_WORK ITEM_:
Verbatim output of the lines below is required, with the images omitted.

Segment Open

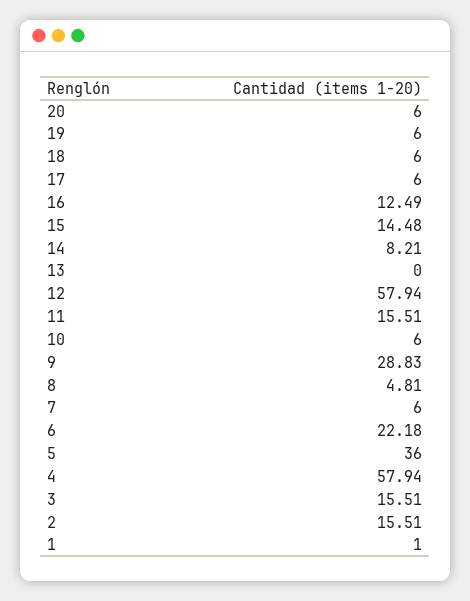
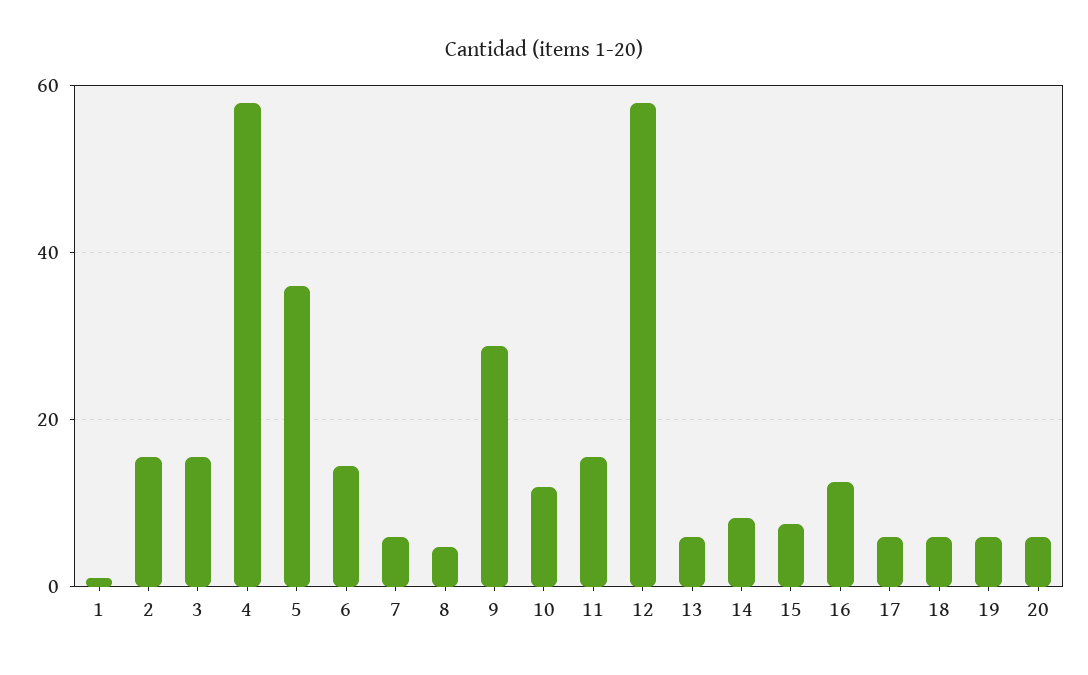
  {
    "20": 6,
    "19": 6,
    "18": 6,
    "17": 6,
    "16": 12.49,
-   "15": 14.48,
+   "15": 8,
    "14": 8.21,
-   "13": 0,
+   "13": 6,
    "12": 57.94,
    "11": 15.51,
-   "10": 6,
+   "10": 12,
    "9": 28.83,
    "8": 4.81,
    "7": 6,
-   "6": 22.18,
+   "6": 14,
    "5": 36,
    "4": 57.94,
    "3": 15.51,
    "2": 15.51,
    "1": 1
  }

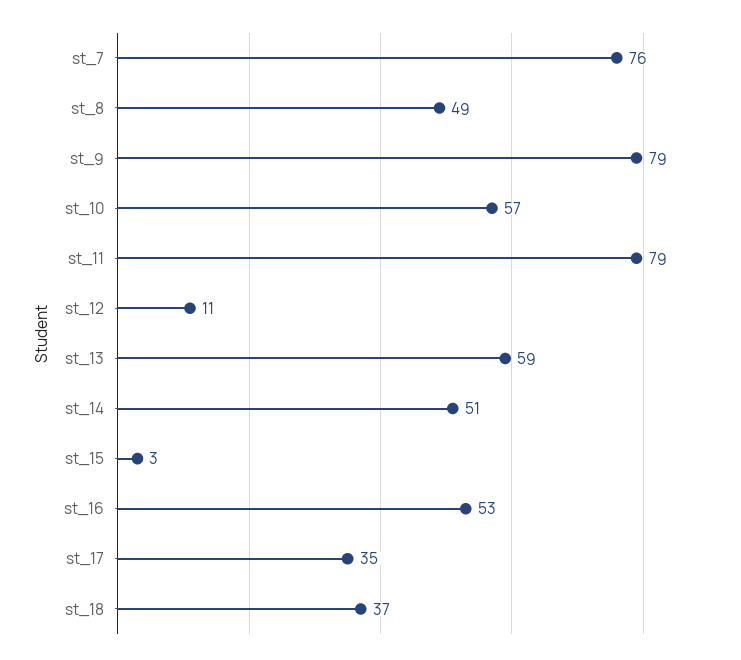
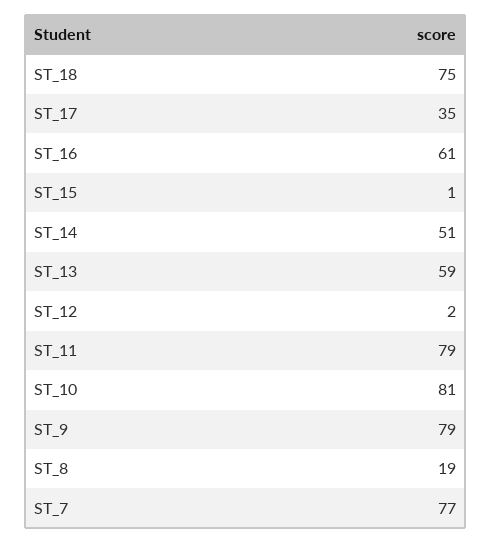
  {
-   "st_7": 76,
+   "st_7": 77,
-   "st_8": 49,
+   "st_8": 19,
    "st_9": 79,
-   "st_10": 57,
+   "st_10": 81,
    "st_11": 79,
-   "st_12": 11,
+   "st_12": 2,
    "st_13": 59,
    "st_14": 51,
-   "st_15": 3,
+   "st_15": 1,
-   "st_16": 53,
+   "st_16": 61,
    "st_17": 35,
-   "st_18": 37
+   "st_18": 75
  }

Segment Closed

_EXERCISE OUTPUT_:
  {
    "20": 6,
    "19": 6,
    "18": 6,
    "17": 6,
    "16": 12.49,
-   "15": 14.48,
+   "15": 8,
    "14": 8.21,
-   "13": 0,
+   "13": 6,
    "12": 57.94,
    "11": 15.51,
-   "10": 6,
+   "10": 12,
    "9": 28.83,
    "8": 4.81,
    "7": 6,
-   "6": 22.18,
+   "6": 14,
    "5": 36,
    "4": 57.94,
    "3": 15.51,
    "2": 15.51,
    "1": 1
  }

  {
-   "st_7": 76,
+   "st_7": 77,
-   "st_8": 49,
+   "st_8": 19,
    "st_9": 79,
-   "st_10": 57,
+   "st_10": 81,
    "st_11": 79,
-   "st_12": 11,
+   "st_12": 2,
    "st_13": 59,
    "st_14": 51,
-   "st_15": 3,
+   "st_15": 1,
-   "st_16": 53,
+   "st_16": 61,
    "st_17": 35,
-   "st_18": 37
+   "st_18": 75
  }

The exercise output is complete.